Next-Gen Candidate Judge
A full-stack candidate evaluation platform with Docker-based sandboxed workspaces, multi-type automated judging (AI, Quiz, Text, Auto), real-time WebSocket progress tracking, and role-based dashboards — built with Laravel 12, Inertia.js, and React.
What is Next-Gen Candidate Judge?
Next-Gen Candidate Judge is a candidate evaluation platform that provisions isolated Docker-based workspaces for each task attempt, evaluates submissions through multiple judging strategies, and provides real-time feedback via WebSocket — all wrapped in a modern, role-based UI.
Think of it as a self-hosted HackerRank alternative where admins define tasks with Docker environments, and candidates get sandboxed workspaces with SSH access, timers, and automated scoring with attempt-based penalty systems.
The Problem
Traditional candidate evaluation workflows suffer from:
- No isolation — candidates run code on shared environments, risking interference
- Manual grading — evaluators spend hours checking submissions by hand
- No real-time feedback — candidates wait indefinitely for results
- Rigid evaluation — one-size-fits-all question formats don’t test diverse skills
I wanted a platform where each candidate gets their own ephemeral Docker workspace with SSH access, works on real-world tasks in a sandboxed environment, and gets evaluated automatically through configurable judging pipelines.
Architecture Overview
┌─────────────────────────────────────────────────────────┐
│ Frontend (React + Inertia.js) │
│ ┌──────────┐ ┌───────────┐ ┌──────────┐ ┌────────┐ │
│ │ Dashboard│ │ Task CRUD │ │ Workspace│ │ Users │ │
│ │ (Admin/ │ │ (Admin) │ │ (User) │ │ Mgmt │ │
│ │Candidate)│ │ │ │ │ │(Admin) │ │
│ └──────────┘ └───────────┘ └──────────┘ └────────┘ │
└────────────────────────┬────────────────────────────────┘
│ Inertia Protocol
┌────────────────────────┴────────────────────────────────┐
│ Backend (Laravel 12) │
│ ┌───────────────┐ ┌──────────────┐ ┌───────────────┐ │
│ │ Controllers │ │ Services │ │ Job Chains │ │
│ │ (6 controllers│ │ (Workspace, │ │ (Server Prov, │ │
│ │ + Dashboard)│ │ Judge, AI, │ │ Workspace │ │
│ │ │ │ Provision) │ │ Provisioning)│ │
│ └───────────────┘ └──────────────┘ └───────┬───────┘ │
│ │ │
│ ┌───────────────┐ ┌──────────────┐ ┌───────┴───────┐ │
│ │ Broadcasting │ │ Models │ │ Queue Worker │ │
│ │ (Pusher/ │ │ (12 models, │ │ (Redis + │ │
│ │ Soketi) │ │ 3 enums) │ │ Horizon) │ │
│ └───────────────┘ └──────────────┘ └───────────────┘ │
└────────────────────────┬────────────────────────────────┘
│
┌────────────────────────┴────────────────────────────────┐
│ Infrastructure │
│ ┌──────────┐ ┌───────────┐ ┌────────────┐ │
│ │ Docker │ │ Traefik │ │ Remote SSH │ │
│ │ Compose │ │ (Reverse │ │ Servers │ │
│ │ Per-Task │ │ Proxy) │ │ │ │
│ └──────────┘ └───────────┘ └────────────┘ │
└─────────────────────────────────────────────────────────┘
Key Features
1. Docker-Based Sandboxed Workspaces
Each task can define a docker-compose.yaml template with placeholders.
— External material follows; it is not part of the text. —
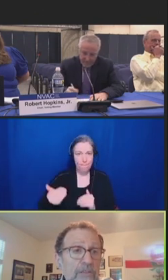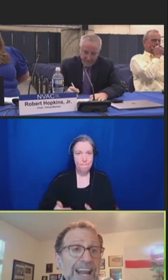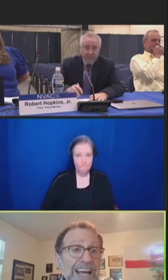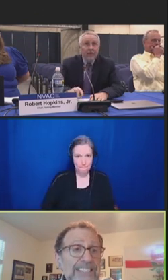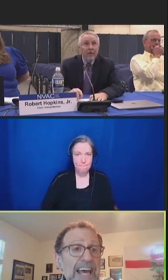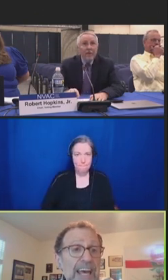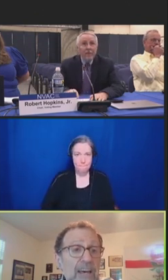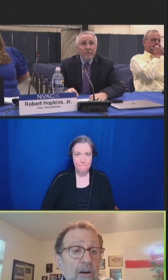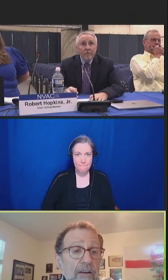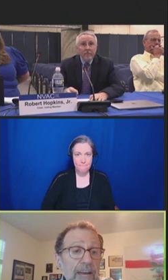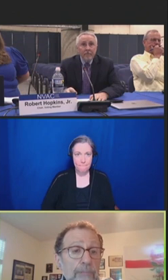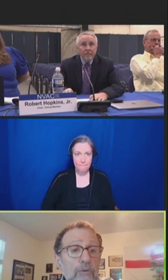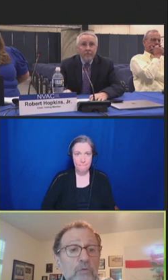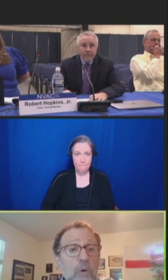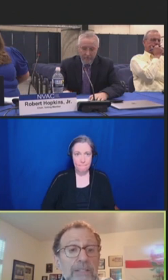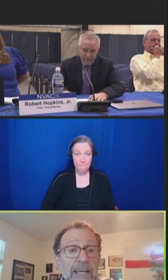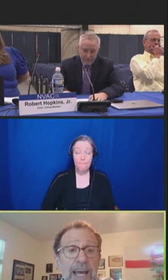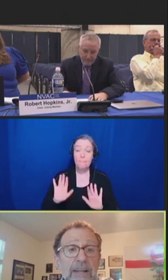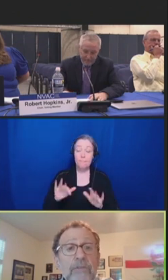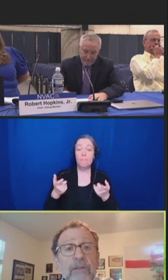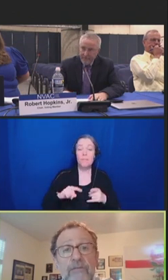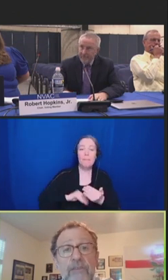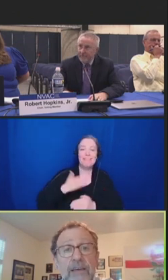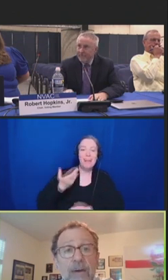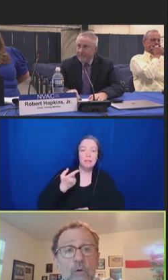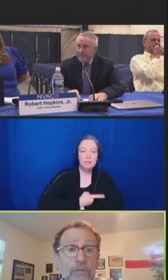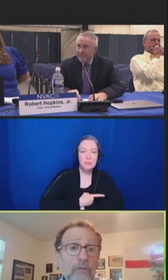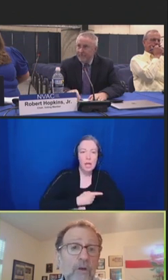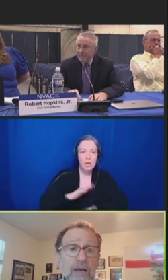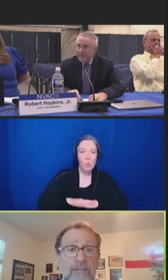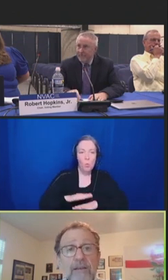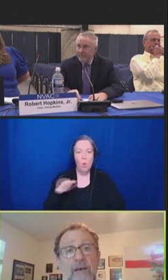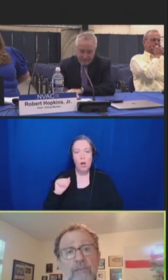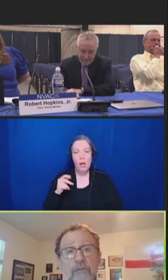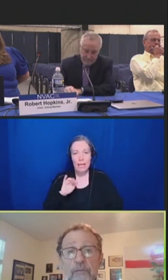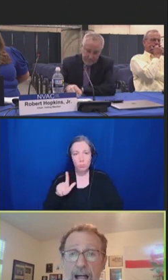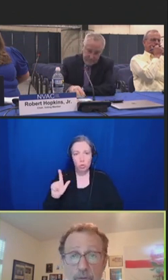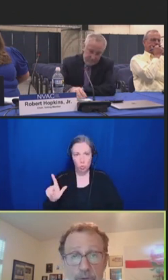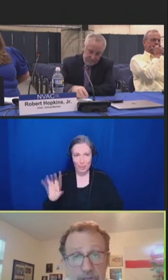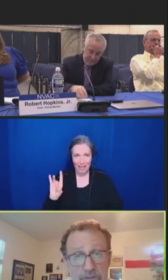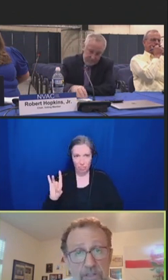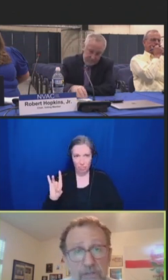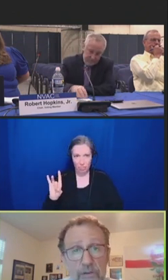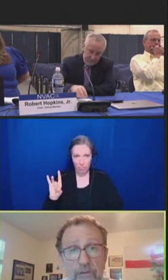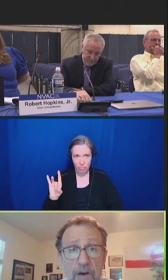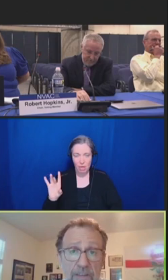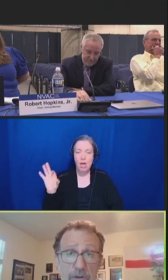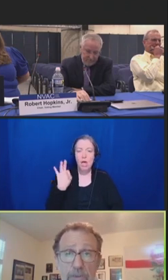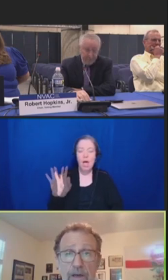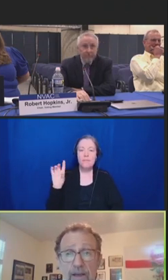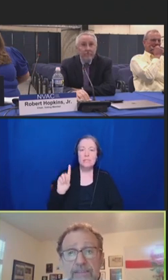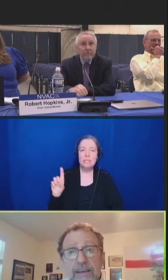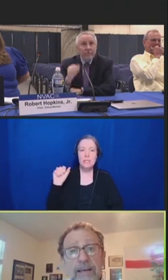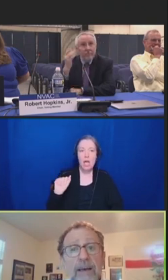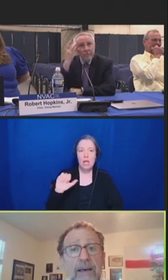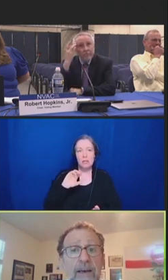The next day on April 28th, FDA authorized the following uses for the Pfizer-BioNTech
When a candidate starts a task, the system:
- Creates a Linux user on the target server
- Finds a free port for the container
- Runs pre-provisioning scripts
- Fills the Docker Compose template with dynamic data (domain, ports, paths)
- Starts the Docker Compose stack
- Runs post-provisioning scripts
- Optionally configures SSH access into the container
- Finalizes and marks the workspace as ready
All of this happens through a Laravel job chain with real-time progress tracking via WebSocket.
2. Multi-Type Judging System
The platform supports four distinct judging strategies, each implementing a JudgeInterface:
| Judge Type | How It Works | Use Case |
|---|---|---|
| QuizJudge | Multiple-choice questions with correct answers stored server-side | Knowledge checks, MCQs |
| TextJudge | Exact text matching against expected answers | CLI output verification, specific commands |
| AiJudge | Sends answers to OpenAI API with custom prompts for semantic evaluation | Open-ended questions, code review |
| AutoJudge | Runs a custom judge script on the server (WIP) | Custom automated testing |
Each judge returns a standardized result with score, details per question, and a lock recommendation.
3. Attempt-Based Penalty System
Scores degrade with each attempt to incentivize preparation:
- Attempt 1: 100% of max score available
- Attempt 2: 90% of max score
- Attempt 3: 80% of max score
- …and so on
When the next attempt’s max possible score drops below 20% of the task’s total score, the task gets locked for that candidate. Tasks also lock on 100% correct answers (success lock).
Within each attempt, candidates get a configurable number of submissions (default: 3) before the attempt is marked as failed.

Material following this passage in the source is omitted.